Archive | February, 2022

Joining us in the studio …

15 Feb

It’s strange when the BBC does it, and now that ITV seems to be doing it too, it’s equally strange:

Like the BBC’s, the articles on the ITV News website are unbylined, and, like the BBC’s, ITV’s correspondents are sometimes quoted in them almost as though they were a source – an outside expert whose views have been sought – rather than a colleague of the person writing the article.

The rhetorical effect of this can be peculiar and, when it first came to the blog’s notice six years ago, it was hard to work out why it was happening. Such is the BBC’s mania for impartiality, the quoting of its own employees in the third person made it seem as though it wanted to be distanced from them, as it might from a contentious politician. A disclaimer like the one that accompanies links to Twitter – “the BBC is not responsible for the content of external sites” – seemed to hover over the quoted correspondents too.

For instance, in 2015, the anonymous author of a BBC article about a lawsuit by Rihanna wrote:

“The BBC’s legal correspondent Clive Coleman said this was the first reported English case of a celebrity claimant successfully relying on passing off to claim compensation for the unauthorised use of their personal image.”

Right: but was it or wasn’t it the first? Is there some doubt about this assertion? If one’s own legal correspondent says so, shouldn’t that be enough to report it ex cathedra? Passages like these have the effect of turning the spotlight away from the brand-name reporter and on to the mysterious online author. If Coleman is not entirely to be trusted, as this distancing suggests, who is actually speaking for the BBC? Is it the person writing the article?

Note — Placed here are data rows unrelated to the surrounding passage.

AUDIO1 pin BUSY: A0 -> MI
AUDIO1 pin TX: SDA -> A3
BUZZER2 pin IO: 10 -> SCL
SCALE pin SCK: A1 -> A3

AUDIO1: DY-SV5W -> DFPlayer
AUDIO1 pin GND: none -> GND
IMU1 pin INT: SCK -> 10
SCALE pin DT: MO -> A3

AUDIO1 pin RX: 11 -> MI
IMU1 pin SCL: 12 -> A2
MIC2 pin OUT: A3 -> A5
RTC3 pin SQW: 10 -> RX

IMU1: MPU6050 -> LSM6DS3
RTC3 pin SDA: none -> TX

However, in the ITV piece, the effect is slightly different. When this author says:

“Deputy Political Editor Anushka Asthana, who has spoken to sources in Whitehall, has the following explanation of what is happening with Ms Gray’s report”

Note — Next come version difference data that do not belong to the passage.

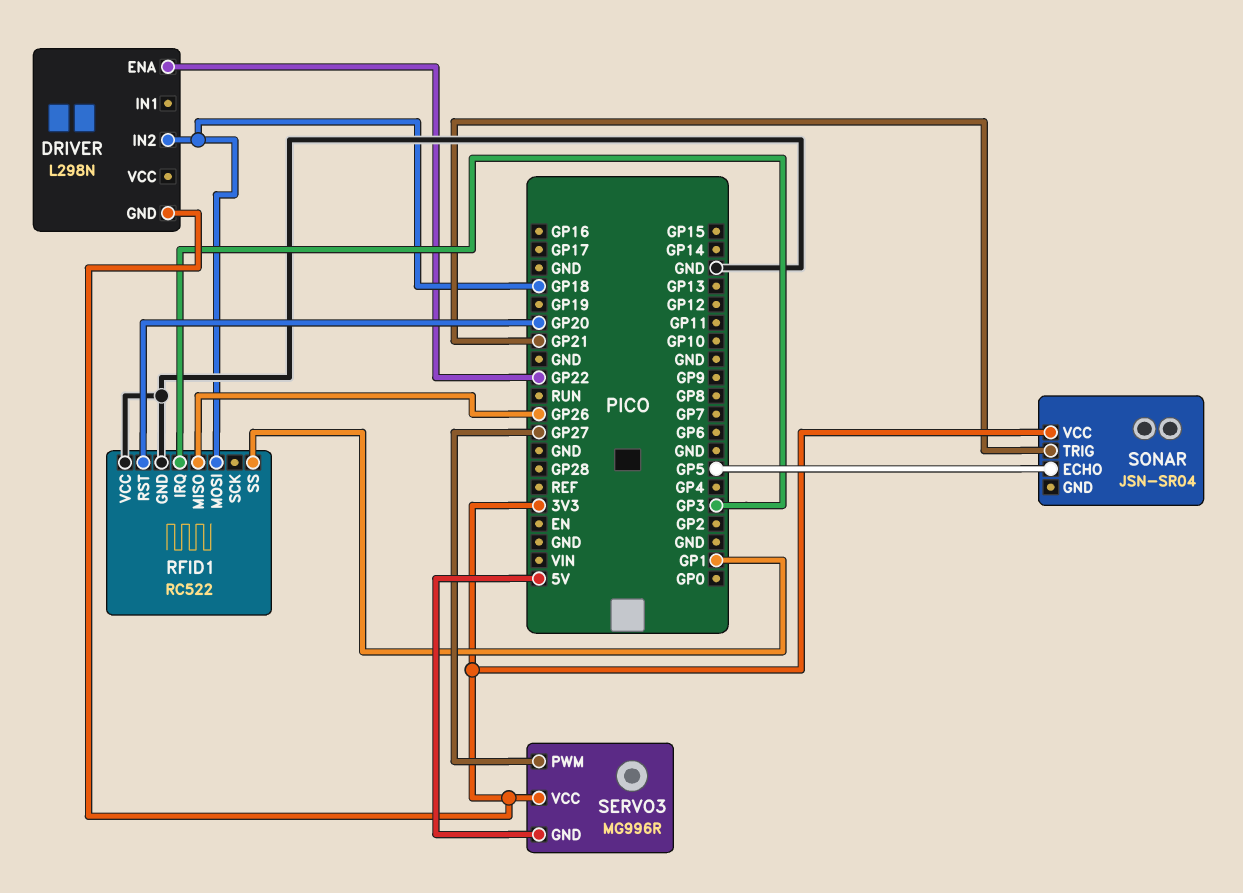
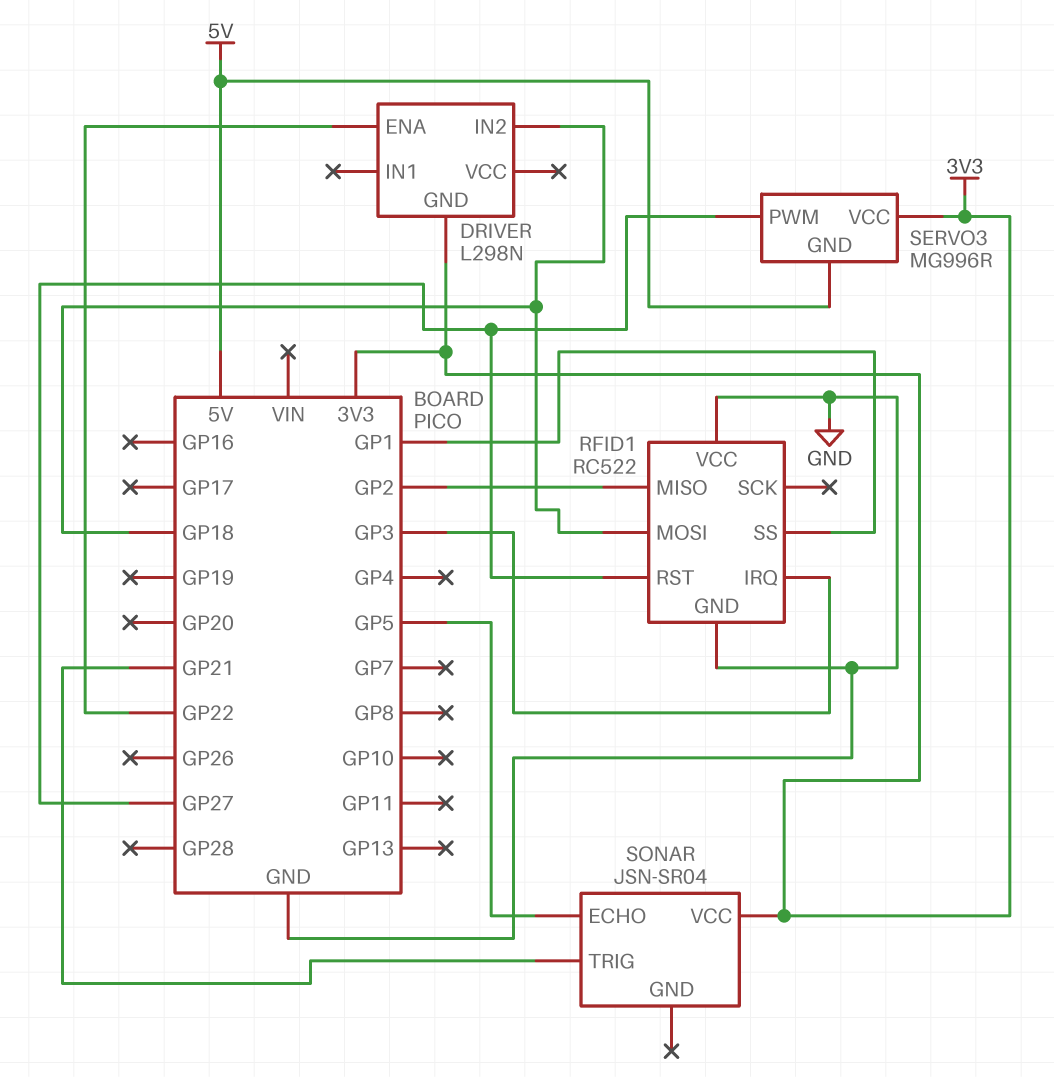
RFID1 pin MISO: GP26 -> GP2
RFID1 pin RST: GP20 -> GP27

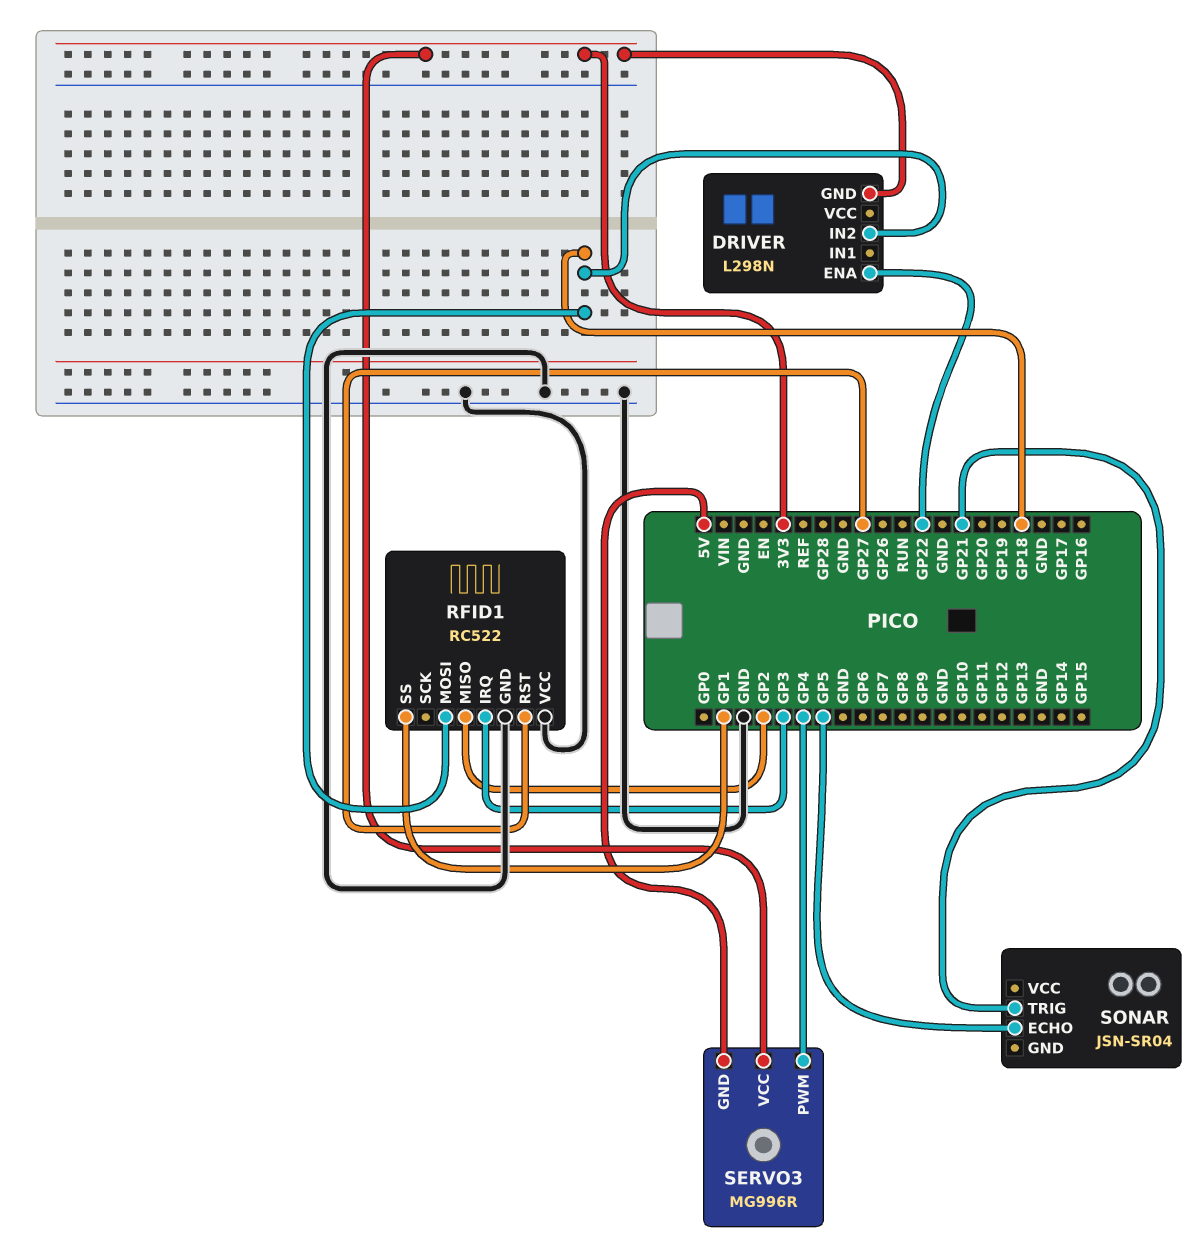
SERVO3 pin PWM: GP27 -> GP4
SONAR pin VCC: 3V3 -> none

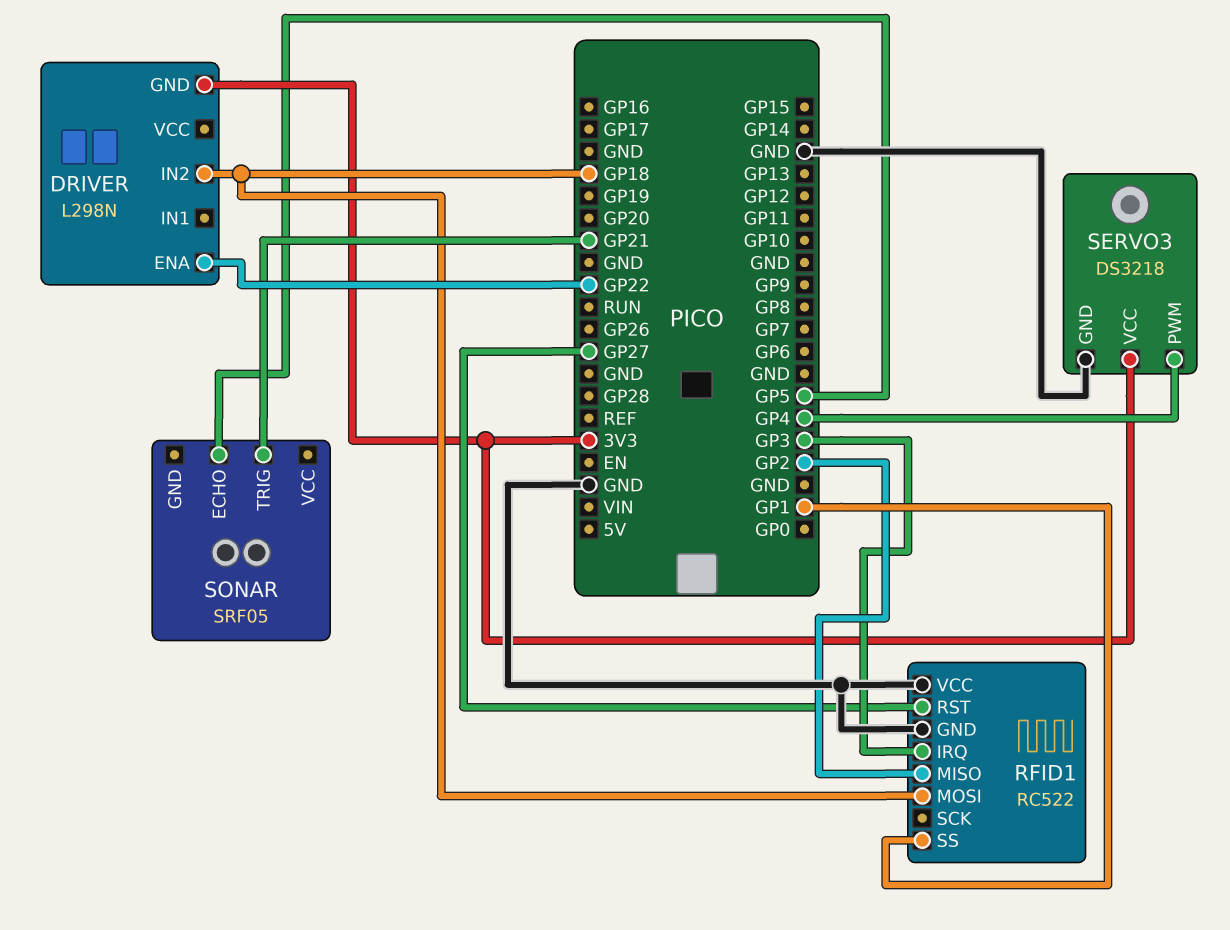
SERVO3: MG996R -> DS3218
SERVO3 pin GND: 5V -> GND
SONAR: JSN-SR04 -> SRF05

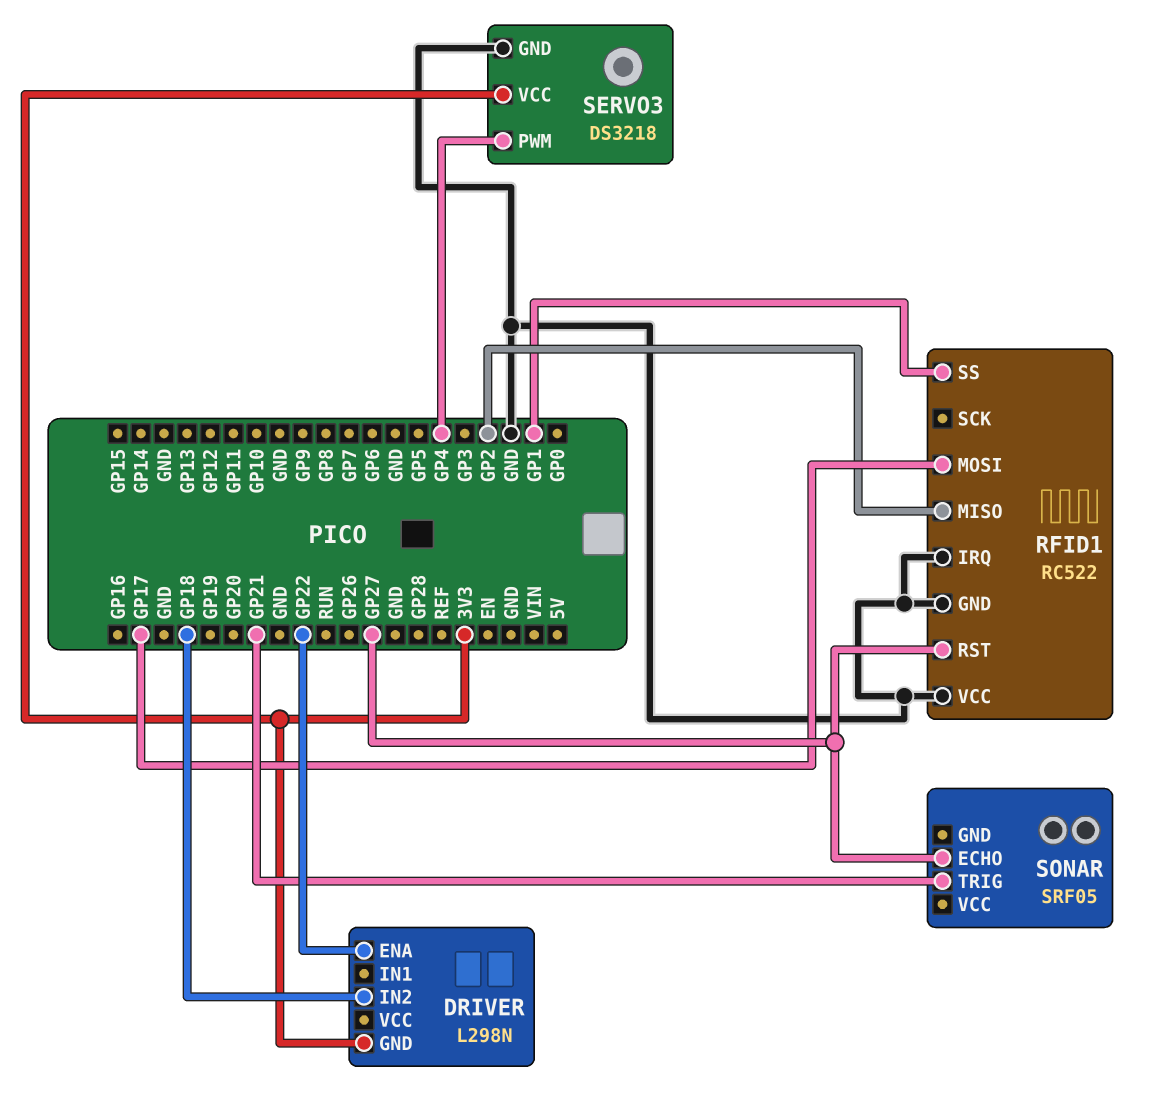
RFID1 pin IRQ: GP3 -> GND
RFID1 pin MOSI: GP18 -> GP17
SONAR pin ECHO: GP5 -> GP27

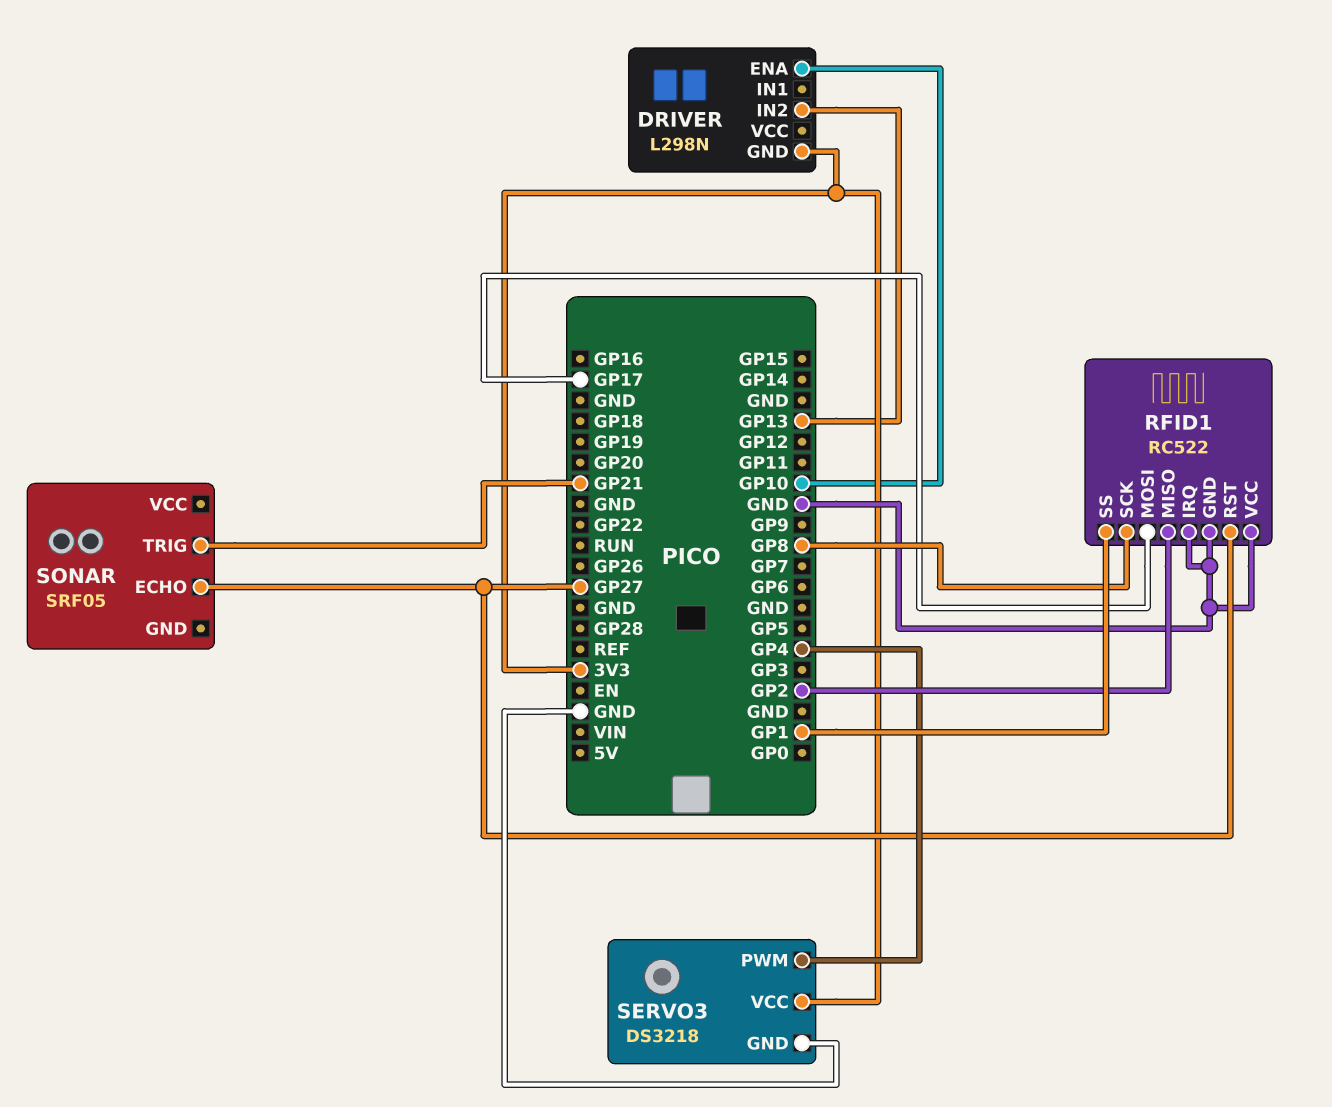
DRIVER pin ENA: GP22 -> GP10
DRIVER pin IN2: GP18 -> GP13
RFID1 pin SCK: none -> GP8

the tone is not cautionary or distancing, but something rather more familiar: it’s introductory, the sound of one person handing over to another. In other words, it’s the sound of TV news.

The whole format of television current affairs is predicated on journalists asking other journalists what’s going on. “Alex is one of the few reporters still in Kandahar, and she joins us on on the line now. Alex, what can you tell us?” This, perhaps, is why this phenomenon is common on broadcasters’ news sites, but never seen elsewhere.

Newspaper hacks have their byline at the top of their work, but TV news correspondents have always needed someone else to introduce them. So the voice of the unbylined author that can seem so baffling to newspaper readers may not be the incorporeal conscience of the BBC: perhaps it’s just the voice of a facilitator in the middle, or a ringmaster introducing the acts. Perhaps It’s really the voice of a newsreader, but translated from the studio to the page?


’Orrible murder! Readallabahtit!

1 Feb

Drugged, disoriented and with something horrific in his jacket pocket, Sir George Fenwick rolls out of bed in a cheap boarding house and stumbles to the window, where a man with a slightly orotund Cockney accent is selling papers on the street below. “Mornin’ paper! All abaht the murder! ‘Orrible murder! Mornin’ paper!”

Fenwick, ashen, gathers his hat and flees the scene, but the next thing that appears on screen, of course, is this:

The scene is from The Woman In Green, one of the classic Sherlock Holmes movies of the 1930s and 40s that starred Basil Rathbone and Nigel Bruce. Although the series moved the characters forwards in history to contemporary (ie wartime) Britain, they were made 5,000 miles away in Hollywood, usually to a budget, with the result that London seemed to be populated by an unusual number of left-hand-drive cars and mid-Atlantic accents.

However, authenticity doesn’t seem to be a problem here for the “London Daily C…” (“Chronicle”, perhaps?). The headlines fit well and read well, unlike those in most movie newspapers. There is a story about football (Blackburn and Derby), and one about Oxford’s travails before the Boat Race. There’s even some proper copy for the fictional lead story.

Only one thing really jars: the headline about Puerto Rico. Would news from a US-administered territory really make the top of page 1 in a “Great Daily of the Empire”, and would “Beverley” (presumably James R Beverley, former governor) be a name well-known in Marylebone?*

Well, only that and the other thing, of course. Edgeware? With three E’s? “the Edgeware Road”? Gor blimey, guv, anyone could tell yer not from rahnd ‘ere.

*Also, if it is James R Beverley, he did indeed preside over rescue efforts after a devastating hurricane – but in 1932. He ceased to govern Puerto Rico in 1933, which would make that story several years old in wartime London. Furthermore, online research suggests that the controversy over using “swivels” (swivelling rather than fixed mounts for the oars) was already raging in Oxford rowing circles by the mid-1930s. That raises some interesting questions about how the props department put this edition of the Chronicle together for the screen.